AI reshapes cyber risk, N-able urges resilience shift
N-able has published a new research report with analyst firm The Futurum Group on how artificial intelligence is reshaping cyber risk for small and midsized businesses and mid-market organisations.
Titled Cybersecurity in the Age of AI: Moving from Fragile to Resilient, the report examines how automated tools are changing both defence and attack methods. It also outlines a framework for managing security before, during and after an incident.
The report cites growing concern about AI-enabled deception. Companion research from Futurum referenced in the study found that 62% of mid-market organisations agree AI-driven phishing and deepfake scams are increasing.
The analysis describes a “rapidly escalating” threat environment, linking it to AI-driven automation, industrialised social engineering and increasingly complex IT environments. It argues that reactive, after-the-fact security approaches cannot match the speed and scale of AI-supported attacks.
Mike Adler, N-able's Chief Technology and Product Officer, positioned resilience as a more active discipline than traditional security controls. “AI is accelerating everything: innovation, productivity, and unfortunately, adversarial tradecraft,” Adler said. “What this report makes clear is that resilience is no longer a passive goal. Businesses need modern, unified cybersecurity foundations that help them eliminate vulnerabilities before they're exploited, stop active threats at machine speed, and recover quickly using verified, resilient data.”
Two pressures
The report describes two forces developing in parallel. The first is “accelerated adversary tactics”, with attackers using AI for reconnaissance and to scale social engineering. It also points to a likely shift towards more automated attack chains.
Smaller organisations, it argues, are particularly exposed because they often have limited security staffing and rely on generalist teams. By lowering the barrier to sophisticated activity, AI may widen the gap between well-resourced defenders and organisations with fewer specialist skills.
The second force is growing internal complexity. The report points to wider adoption of AI productivity tools and the spread of interconnected services. It also highlights “shadow AI”, defined as unmanaged AI tools used outside formal controls.
Together, these trends expand the attack surface through new interfaces, external services and tools that security teams may not fully track. The report also warns that traditional monitoring may miss risks as environments become more opaque.
Three pillars
To structure its recommendations, the report proposes a three-pillar approach covering security before, during and after an incident.

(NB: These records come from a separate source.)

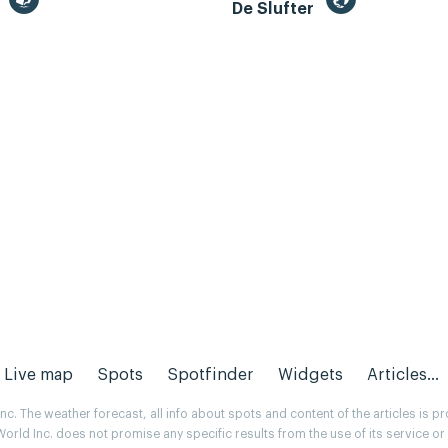
m
De Slufter
Live map
Spots
Spotfinder
Widgets
Articles...
. The weather forecast, all info about spots and content of the articles is 
rld Inc. does not promise any specific results from the use of its service o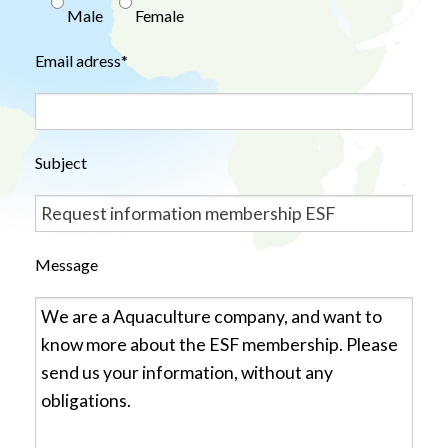
Male
Female
Email adress*
Subject
Message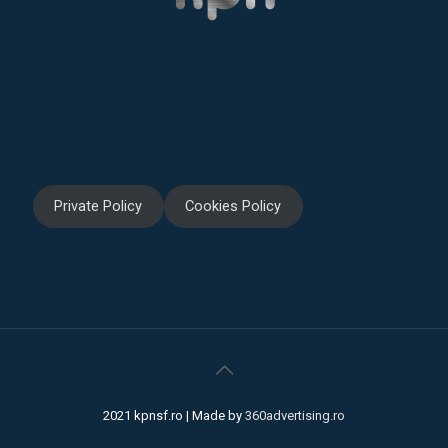
Private Policy
Cookies Policy
2021 kpnsf.ro | Made by
360advertising.ro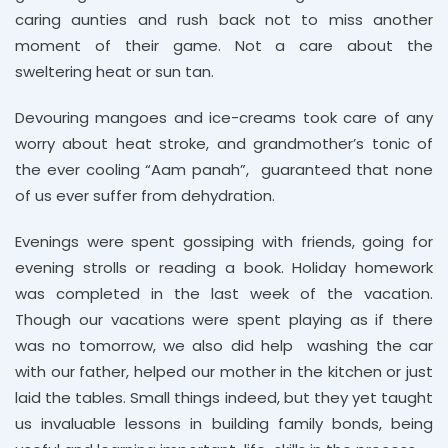
caring aunties and rush back not to miss another
moment of their game. Not a care about the
sweltering heat or sun tan.
Devouring mangoes and ice-creams took care of any
worry about heat stroke, and grandmother’s tonic of
the ever cooling “Aam panah”, guaranteed that none
of us ever suffer from dehydration.
Evenings were spent gossiping with friends, going for
evening strolls or reading a book. Holiday homework
was completed in the last week of the vacation.
Though our vacations were spent playing as if there
was no tomorrow, we also did help washing the car
with our father, helped our mother in the kitchen or just
laid the tables. Small things indeed, but they yet taught
us invaluable lessons in building family bonds, being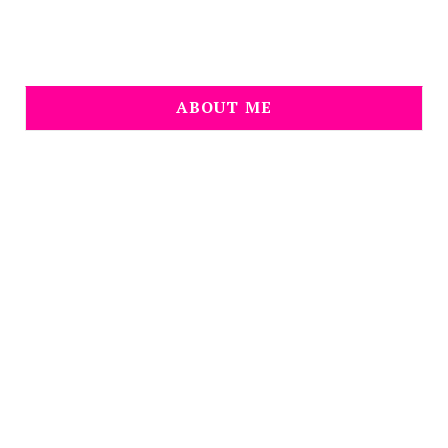
ABOUT ME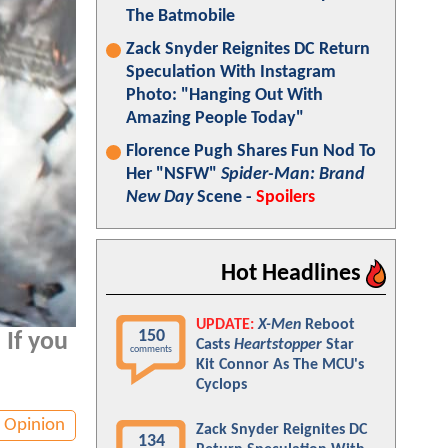
The Batmobile
Zack Snyder Reignites DC Return
Speculation With Instagram
Photo: "Hanging Out With
Amazing People Today"
Florence Pugh Shares Fun Nod To
Her "NSFW"
Spider-Man: Brand
New Day
Scene -
Spoilers
Hot Headlines
UPDATE:
X-Men
Reboot
150
 If you
Casts
Heartstopper
Star
comments
Kit Connor As The MCU's
Cyclops
Opinion
Zack Snyder Reignites DC
134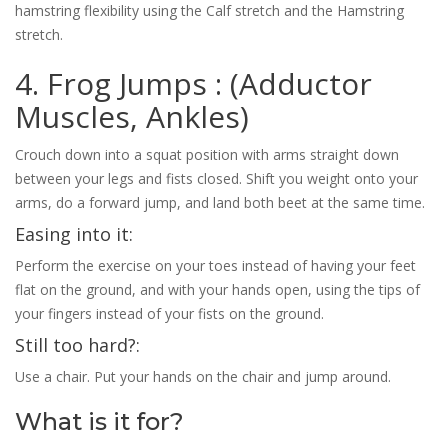
hamstring flexibility using the Calf stretch and the Hamstring
stretch.
4. Frog Jumps : (Adductor
Muscles, Ankles)
Crouch down into a squat position with arms straight down
between your legs and fists closed. Shift you weight onto your
arms, do a forward jump, and land both beet at the same time.
Easing into it:
Perform the exercise on your toes instead of having your feet
flat on the ground, and with your hands open, using the tips of
your fingers instead of your fists on the ground.
Still too hard?:
Use a chair. Put your hands on the chair and jump around.
What is it for?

The first pillar focuses on reducing exposure before an attack through endpoint hardening, configuration management and attack-surface reduction. It also recommends automation and AI-assisted insight to identify weaknesses earlier.
The second pillar addresses limiting impact during an incident, citing behavioural detection, contextual intelligence and containment at machine speed.
The third pillar focuses on continuity after an incident, emphasising fast, verified recovery. It points to AI-assisted checks on data integrity and automated validation of recovery processes.
The framework reflects a broader shift in cybersecurity towards operational resilience, giving equal weight to prevention, detection and recovery. It also treats service continuity and data restoration as core parts of security planning, not separate activities.
Partner perspective
The report includes commentary from a managed services provider on how AI is affecting day-to-day risk decisions. “AI is a game changer when it comes to accelerating security efficiency and closing gaps like skills shortages, but it's paramount that you approach it with the right mindset,” said Marc Umstead, President, Plus 1 Technology. “At Plus 1 Technology, we've taken AI to heart both as a driver of business resilience, and a cautionary tale. The only way to beat the threat actors at what they're doing, is to stay one step ahead; ignoring AI isn't the answer.”
Futurum also frames the findings as a move away from incident response that begins only after a compromise. It argues that visibility and automation must play a larger role as attacks become faster and more scalable.
“Our research shows a clear and urgent need for businesses to evolve beyond reactive security models. The organizations making progress are adopting AI driven resilience strategies that prioritize visibility, automation, and safe, deterministic execution,” said Fernando Montenegro.
The report is available now and is aimed at organisations reassessing cyber resilience as AI use expands across business functions.